A follower of that philosophy herself, she really could not quarrel with it.
He raised his voice to shout through the carriage window, “And one must talk to these fellows in the language they understand, Miss Vyne. Smallwick must learn.”
Another stifled curse preceded her trunk falling to the ground with a bang. Unconcerned by James’s plight, Mr. Grieves filled the next few moments by loudly asking Lady Mercy if she slept well and how she liked her supper.
“Mr. Grieves, I do think we ought to help—”
“No, no, he has it. There. See.”
Ellie gripped the window frame and peered out just in time to see his firm calves leaping up onto the back of the carriage. James was tall, which would make it doubly difficult to hang on to his precarious perch. Her mind traveled ahead to the narrow lanes, overhung with low branches. The poor man could be scratched to pieces. Looking around the relatively warm interior of Mr. Grieves’s carriage, she suggested there was room for “Smallwick” inside, pointing out that rain must make his outside seat slippery. But her new traveling companion refused to entertain the thought.
She glanced out once more and saw a handsome woman waving her bonnet from the entrance of the tavern.
“James! Oh, James! Stop! James!”
Horrified, she shrank back in her seat, away from the window. Ophelia Southwold. What the devil was she doing at the Barley Mow? James, of course, having lost his memory, did not answer to the name.
The carriage jolted forward and splashed through puddles, picking up speed with no caution for anyone else in the yard. Ellie hung onto the leather strap beside her head and looked at Grieves, who was smiling merrily. He took mischievous pleasure in his master’s predicament, and for the first half an hour, every bump they lurched over was accompanied by his snort of laughter a
nd a misty-eyed grin.
Ellie tried not to worry about the unfortunate “Smallwick.” But each thump of the poor man’s knees against the back of the carriage made her teeth grind.

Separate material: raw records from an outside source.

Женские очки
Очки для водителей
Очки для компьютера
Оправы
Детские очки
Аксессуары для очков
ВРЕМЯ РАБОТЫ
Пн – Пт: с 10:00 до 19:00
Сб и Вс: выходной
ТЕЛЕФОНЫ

“Smallwick has quite a litany of curses,” she observed finally.
“He does indeed, madam. I shall be obliged to thrash him for that language when we get to Morecroft.”
Again they heard a shower of lurid curses from the man clinging to the outside of the carriage. Ellie was glad Lady Mercy wore her fur-lined bonnet pulled low over her ears to keep them warm. The girl had apparently come well prepared for winter weather. Since she’d confessed to getting rid of her nanny, it was evident she looked after herself to a surprising degree for such a small person. Some grown women of Ellie’s acquaintance were not so capable of looking after themselves.

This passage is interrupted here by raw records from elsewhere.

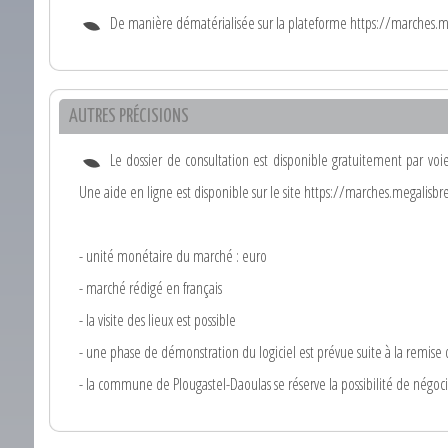
De manière dématérialisée sur la plateforme https://marches.m
AUTRES PRÉCISIONS
Le dossier de consultation est disponible gratuitement par voie
Une aide en ligne est disponible sur le site https://marches.megalisb
- unité monétaire du marché : euro
- marché rédigé en français
- la visite des lieux est possible
- une phase de démonstration du logiciel est prévue suite à la remise 
- la commune de Plougastel-Daoulas se réserve la possibilité de négoc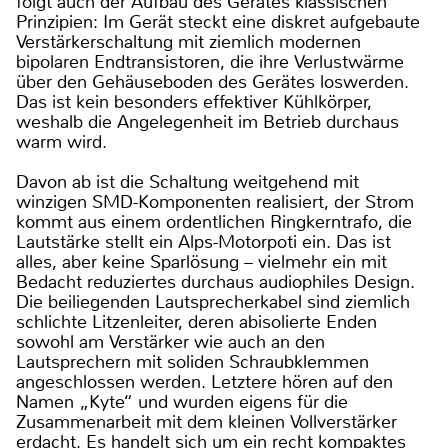
folgt auch der Aufbau des Gerätes klassischen
Prinzipien: Im Gerät steckt eine diskret aufgebaute
Verstärkerschaltung mit ziemlich modernen
bipolaren Endtransistoren, die ihre Verlustwärme
über den Gehäuseboden des Gerätes loswerden.
Das ist kein besonders effektiver Kühlkörper,
weshalb die Angelegenheit im Betrieb durchaus
warm wird.
Davon ab ist die Schaltung weitgehend mit
winzigen SMD-Komponenten realisiert, der Strom
kommt aus einem ordentlichen Ringkerntrafo, die
Lautstärke stellt ein Alps-Motorpoti ein. Das ist
alles, aber keine Sparlösung – vielmehr ein mit
Bedacht reduziertes durchaus audiophiles Design.
Die beiliegenden Lautsprecherkabel sind ziemlich
schlichte Litzenleiter, deren abisolierte Enden
sowohl am Verstärker wie auch an den
Lautsprechern mit soliden Schraubklemmen
angeschlossen werden. Letztere hören auf den
Namen „Kyte“ und wurden eigens für die
Zusammenarbeit mit dem kleinen Vollverstärker
erdacht. Es handelt sich um ein recht kompaktes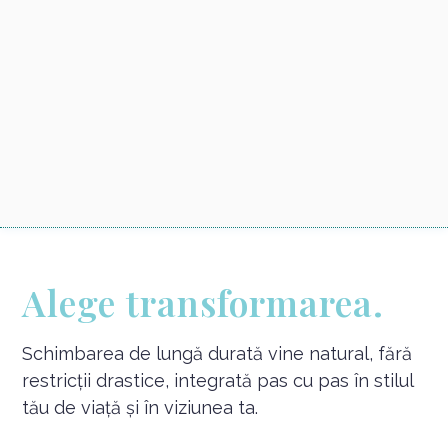
Alege transformarea.
Schimbarea de lungă durată vine natural, fără
restricții drastice, integrată pas cu pas în stilul
tău de viață și în viziunea ta.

Needs must, thought Ellie, glancing again at the self-contained little girl beside her.
As they sped along, the vessel heaved from side to side, and James’s knees knocked against the back of the carriage like bell clappers.

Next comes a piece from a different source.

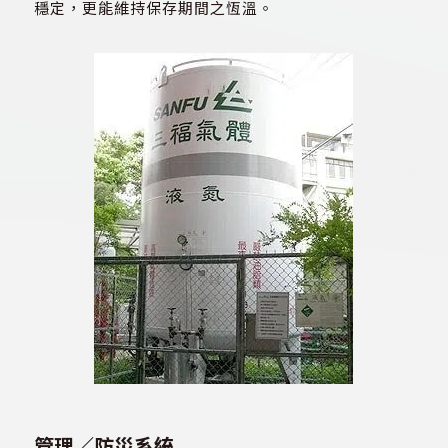
穩定，更能維持保存期間之恆溫。
管理／防災系統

Mr. Grieves leaned across the small space to reassure her with a whisper. “It will do him good, you know, madam, to see how the other half lives.”
“I suppose so.” If he should remember any of it later.
The carriage bounced over a rut so violently they were almost tossed out of their seats. A loud, ominous crack followed immediately, and the barouche tilted at an angle before bumping to an abrupt, bone-wrenching halt.
“I believe we lost Smallwick,” she muttered. “I heard something heavy fall.”
Mr. Grieves scrambled to the door and leapt out, directly into an ankle-deep trench of rainwater. She heard the shouting but remained in her seat. She daren’t look, fearing her trunk was in the mud and all her articles of intimate clothing strewn about. How typical of James to hire a driver whose main interest was speed, not the comfort of his passengers.
Lady Mercy hung out through the open window and reported on the situation with suitable tragic emphasis. “The wheel broke. Looks like we’re stuck. And it’s raining again. The lane will soon be flooded. We’ll be swept away and most likely drowned. I’m glad I wore my best lace underthings, for I should hate for my corpse to be found in only linen.”